Окончательно наступление «Лейбштандарт» у Прохоровки было приостановлено перед сумерками. К этому моменту войска бригаденфюрера Виша по всему фронту начали интенсивно закреплять захваченный участок, укрепляя занятые позиции, прежде всего в противотанковом отношении. Особенно прочный рубеж начали создавать подразделения оберштурмбаннфюрера Х. Красса. Согласно плану корпуса утром его 2-й грп СС должен был оставаться на прежнем месте и перейти в атаку на южные окраины Прохоровки лишь после того, как соседний 1-й грп СС и дивизия «Мертвая голова» выровняют фронт. Для оборудования позиций двух его моторизованных батальонов в районе свх. «Октябрьский» в первую очередь использовалась уже готовая окопная система советских войск: ячейки и огневые позиции орудий.
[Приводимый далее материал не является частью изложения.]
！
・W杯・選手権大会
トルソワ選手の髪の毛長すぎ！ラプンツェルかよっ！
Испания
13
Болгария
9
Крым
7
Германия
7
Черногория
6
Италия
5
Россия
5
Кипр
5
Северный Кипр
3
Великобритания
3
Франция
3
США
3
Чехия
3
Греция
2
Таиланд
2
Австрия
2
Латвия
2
Вместе с тем приспосабливались для укреплении рубежа танко-непроходимые препятствия – балки и заболоченные отроги оврагов. Подходы к переднему краю полка со стороны Прохоровки частично минировались. Основные противотанковые средства 50-мм и 75-мм ПТО сосредоточили непосредственно в свх. «Октябрьский» и у дороги из совхоза к гребню высоты 252.2. Для усиления огня пехоты штатные 20-мм зенитные орудия Flak-30/38 на легком одноосном лафете, 37-мм зенитные пушки Flak-36, смонтированные на базе 8-тонного полугусеничного тягача из 4-й и 5-й батарей зенитного дивизиона, зарывали на позициях 1-го и 2-го грп СС. Во 2-м грп СС третий батальон был оснащен бронетранспортерами «Ганомаг», в том числе и Sd.Kfz.250/10 с 37-мм пушкой. Орудие было короткоствольным и маломощным, – как средство ПТО на средних и дальних дистанциях не годилось. Но в сочетании с огнем мелкокалиберных зенитных орудий и пулеметов оно увеличивало плотность огня стрелкового вооружения, поэтому как противопехотное средство было вполне эффективным. Судя по воспоминаниям участников боя, 12 июля БТРы 3-го батальона СС находились между свх. «Октябрьский» и выс. 252.2.
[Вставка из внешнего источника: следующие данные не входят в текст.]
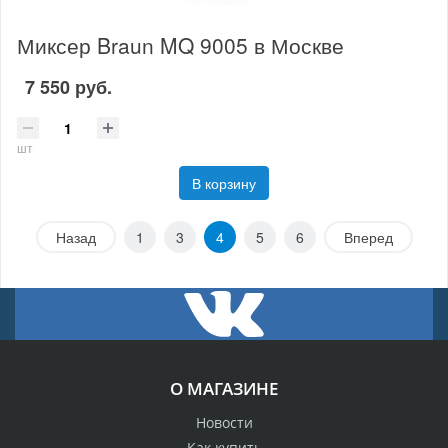
Миксер Braun MQ 9005 в Москве
7 550 руб.
шт
В корзину
Назад
1
3
4
5
6
Вперед
О МАГАЗИНЕ
Новости
Как купить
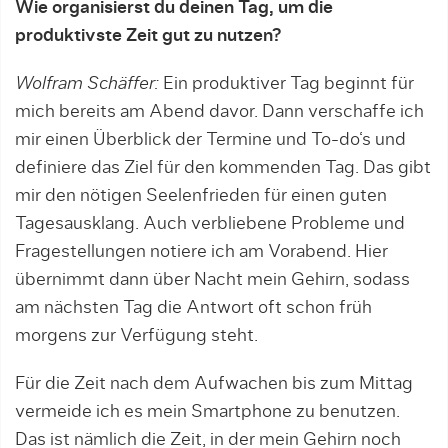
Wie organisierst du deinen Tag, um die
produktivste Zeit gut zu nutzen?
Wolfram Schäffer:
Ein produktiver Tag beginnt für
mich bereits am Abend davor. Dann verschaffe ich
mir einen Überblick der Termine und To-do‘s und
definiere das Ziel für den kommenden Tag. Das gibt
mir den nötigen Seelenfrieden für einen guten
Tagesausklang. Auch verbliebene Probleme und
Fragestellungen notiere ich am Vorabend. Hier
übernimmt dann über Nacht mein Gehirn, sodass
am nächsten Tag die Antwort oft schon früh
morgens zur Verfügung steht.
Für die Zeit nach dem Aufwachen bis zum Mittag
vermeide ich es mein Smartphone zu benutzen.
Das ist nämlich die Zeit, in der mein Gehirn noch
Между железной дорогой и поймой, ближе к переднему краю, были подтянуты дивизионная артиллерия и минометные части усиления. Артполк «Лейбштандарт» состоял изтрех дивизионов и двух отдельных батарей: пушечной (105-мм) и шестиствольных реактивных минометов (160-мм) [262] . 1-й и 3-й ад имели по 12 105-мм легких полевых гаубиц, оба располагались 1,5–2 км восточнее выс. 241.6. Эта местность была удобной для ведения огня как по позициям советских частей непосредственно перед фронтом «Лейбштандарт» по линии Петровка, местность восточнее свх. «Октябрьский», хутора Лутово и Ямки, так и в излучине Псёла перед мд «Мертвая голова». Вечером артполк получил приказ: с утра 12 июля поддержать огнем наступление боевой группы мд «Мертвая голова» в излучине Псёла. Но с началом атаки советских танковых корпусов огонь был перенесен на их боевые порядки. 2-й ад был укомплектован 18 самоходными артустановками – 105-мм и 150-мм гаубицами «Хуммель», «Веспе» и 12 самоходными 150-мм гаубицами «Гризли». Как правило, во время наступления или при переходе к временной обороне (как было под Прохоровкой) их располагали за танками. К утру 12 июля дивизион развернули за противотанковым рвом юго-западнее выс. 252.2. Отдельные батареи артполка имели от 4 до 6 минометов и орудий и использовались в качестве резервных средств для поддержки войск на наиболее важном или опасном направлениях. Данных о потерях орудий за период боев обнаружить не удалось, если они и были, то незначительные, в пределах 3–5 единиц. Следовательно, артполк имел в своем составе до 60 стволов полевой артиллерии крупного калибра и до 6 реактивных 158-мм минометов.